Да, так вот. В прошлое воскресенье он дотемна просидел, закрывшись в их с Гешею горнице. Здесь, перенесенные из собственного дома, стояли две железные койки, покойницы Паши любимый комод, посередке — стол, где и обедали, и учился Геша, венские потертые, как бы в проседи стулья. И этажерка с нижним, о двух дверцах шкафчиком — там содержалось хозяйство сына.
Трофимов тогда насухо протер и без того чистую клеенку, придвинул стол к этажерке и, оставив книги на полочках пока нетронутыми, открыл нижний шкафчик.
Медленно, листок за листком перебирал тетрадки; Гешка с ребятами собирался, торжествуя, спалить их на костре, но ведь оказалось не до такого баловства. Тетрадки были обыкновенные — по истории, по алгебре, по стереометрии, с напечатанными на обложках стихами Пушкина, с таблицею умножения, с рожицами, кляксами, непонятными обрывками слов на внутренних сторонах, с таблицами, темными для Трофимова. Обыкновенные тетрадки, вроде тех, что проверяла Паша, и ничего важного для себя, прибавившего бы отцу понимания жизни сына там Николай Григорьевич найти не мог, как ни жаждал того. Попадались записочки, в них тоже не содержалось ничего существенного: «Смотаемся в киношку?»; «А Фаузия (так, знал, конечно, Трофимов, звалась химичка) опять с левой ноги встала?»; «Ленка в Петьку втюрилась, в Чумакова»… И еще что-то в подобном роде. Были голубые и розовые промокашки со следами вытертых перьев. Были контурные карты, расцвеченные карандашами. Старые, аккуратно сложенные газеты — наверное, готовился к политбеседе. Была коробка с карандашными огрызками, со ржавыми ручками, ластиками, рыболовными крючками тут же. Был трепаный, тоже приговоренный к смертной казни портфель, в нем — на донышке — просыпана махорка, значит, Геша покуривал, а отец того не знал…

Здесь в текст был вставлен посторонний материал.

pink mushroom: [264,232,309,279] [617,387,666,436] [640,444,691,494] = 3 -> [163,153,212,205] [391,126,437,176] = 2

Бывало, Трофимов сердился, видя, как сын бережет всякие обрывки бумажек, всякие использованные тетрадки — сам Трофимов был педант и чистюля, выбрасывал сразу любой клочок, подвернись он под руку, — и только сейчас Николай Григорьевич подумал: а может, это надо было сыну хранить, потому что в том ведь заключалась пока что его жизнь…
Кроме школьного этого добра, кроме ношеной одежды да нескольких фотографий, не осталось от сына больше ничего: ни похвальных грамот — учился, как и все, — ни выговоров, ни благодарностей. Да и что могло случиться, если человек прожил восемнадцать лет и канул в начале войны, едва успев принять бой, и не было на свете несправедливости сильнее и жесточе: сын полег, а он, старик Трофимов, остался жить, и не было на свете горше той муки, нежели остаться ему существовать, потеряв и жену, и сына… Ничего не мог сделать отец в память о нем: ни украсить могилку — где она, кто укажет? — ни поставить памятник, и, ничего другого не в силах будучи сделать, Трофимов застелил его кровать белым пикейным покрывалом, спрятанным еще Пашей в комод (на свадьбу сына берегла), прибрал на этажерке, вымыл пол, старательно елозя тряпкой, расставил стулья, как при Геше стояли, выволок свою койку на хозяйскую половину. Курить в горнице он больше не посмел, а подымил там, у печки. Вставил под стекло карточку Геши; она заняла меньше половины, однако, может, забредет шастающий по дворам калека: он карандашом перерисовывает со снимков большие изображения. Подумав еще, Николай Григорьевич разыскал черный Пашин платок и накинул, сложив пополам, поверх рамки. Геша из-под скорбного этого украшения глядел весело, беззаботно, и, увидев его таким, Трофимов наконец заплакал.